Apologies for the length – thought I’d give you the full multi-faceted situation

A retired professional acoustician once said to me, that more important for best sound, than the floor material or the equipment racks used, is having good feet between the racks and the floor.

If he had more time, and I knew at the time what I would end up with, I would have asked him:
1. what are the desirable attributes? decoupling? or I would think it depends on the combination of rack and floor (eg sprung timber v concrete slab)
2. what reasonable cost interfaces/ feet materials provide those desirable attributes?

After many years planning saving & conception, a room with some space is available. The floor is vinyl over concrete slab.

Three types of racks are needed, for: amps, general sources and the turntable.

Being increasingly stiff of limb, the general sources (CD, tuner & tape) on timber shelves will ideally be around eye level – minimum 1.2 –1.5 m (4-5 feet) off the floor.

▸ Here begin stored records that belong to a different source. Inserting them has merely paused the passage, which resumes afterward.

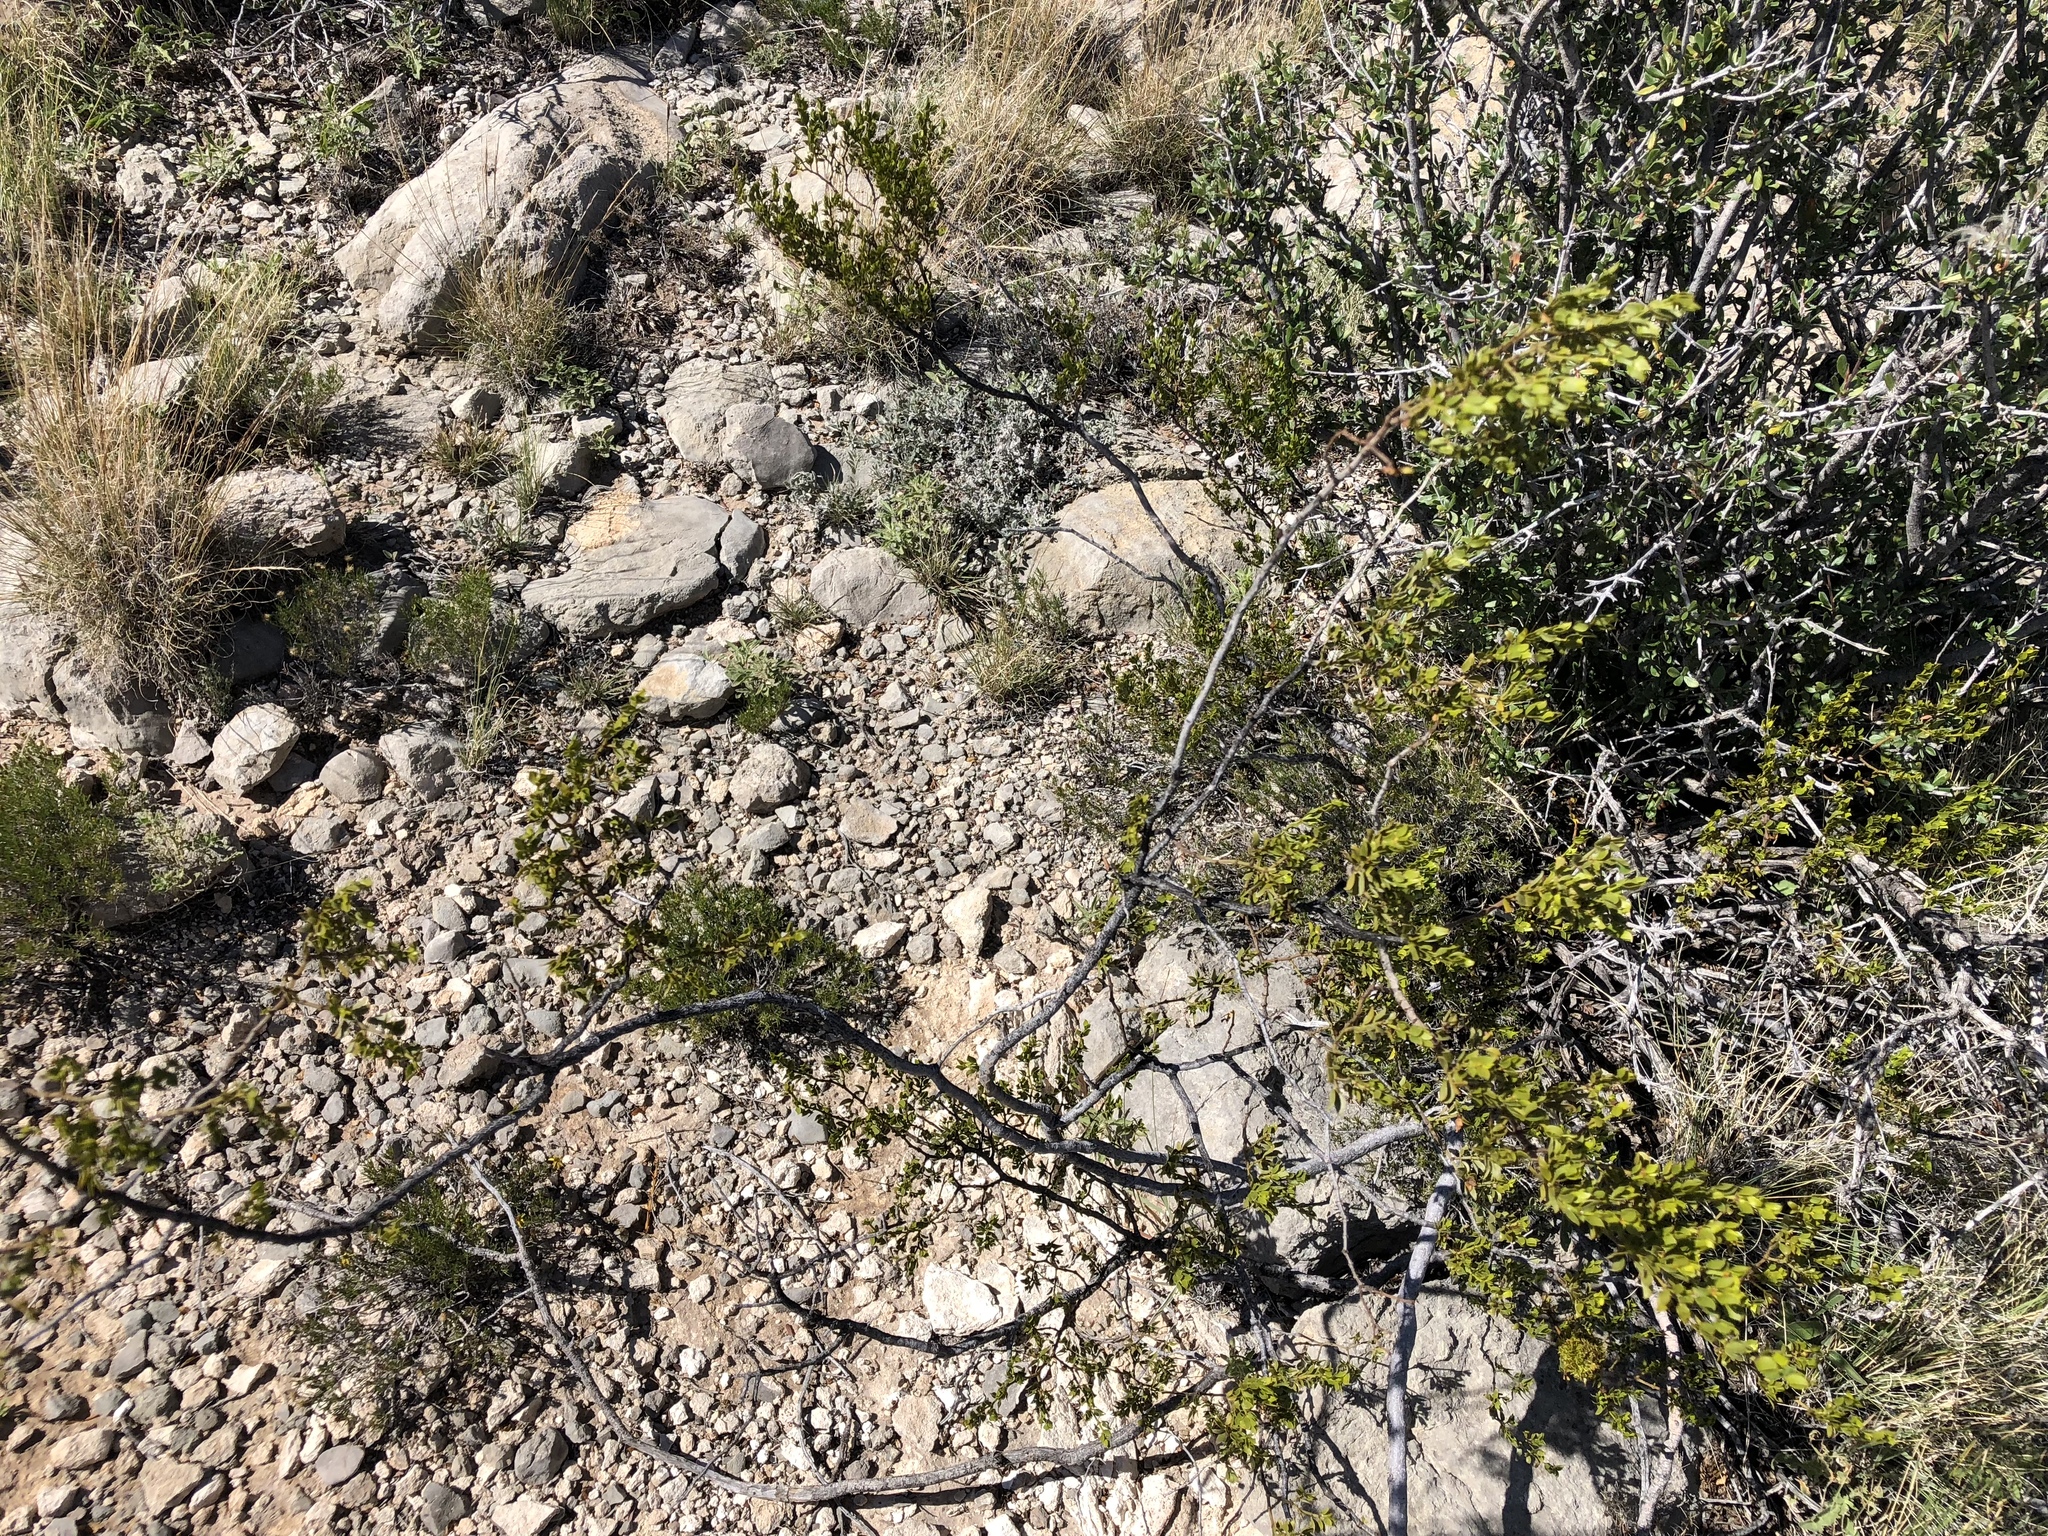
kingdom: Plantae
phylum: Tracheophyta
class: Magnoliopsida
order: Zygophyllales
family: Zygophyllaceae
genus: Larrea
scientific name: Larrea tridentata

To achieve this in an old timber cabinet I have (WAF), could be either on long solid timber legs or wall mounted.

For amps, I am right now assembling two pairs of low cost equipment racks – utilitarian steel frames, 12 mm (1/ 2 inch) MDF shelves, with thin plastic feet; to allow easy amp swapping (tube/ small class A/ refined class AB).

Did I say I am obsessed? ;)
I assure you I will swap music much more than swap the gear!

Of all components, the turntable is the most sensitive, particularly as I was once tempted by a cheap Linn . . With a vinyl collection full of chestnuts and a reasonable Linn (Ittok, IIRC Lingo PS, Sumiko Blue Point Special) & a Hagerman phono stage ~ it’s time to dust off the analog.

Wanting to rotate platters *easily, I will *only do this ergonomically, ie with the Linn on a (dedicated) shelf 1.2 m 4 feet off the floor.
At that height, the shelf will most likely be mounted off the timber stud wall.
How should the Linn shelf best be coupled/ decoupled?

My non-professional opinion is that regardless of mounting to a concrete floor or a timber wall – as far as practicable, decouple.

Any acoustics experts –
Is that best practise?
Either way, how to get a good interface from everyday materials?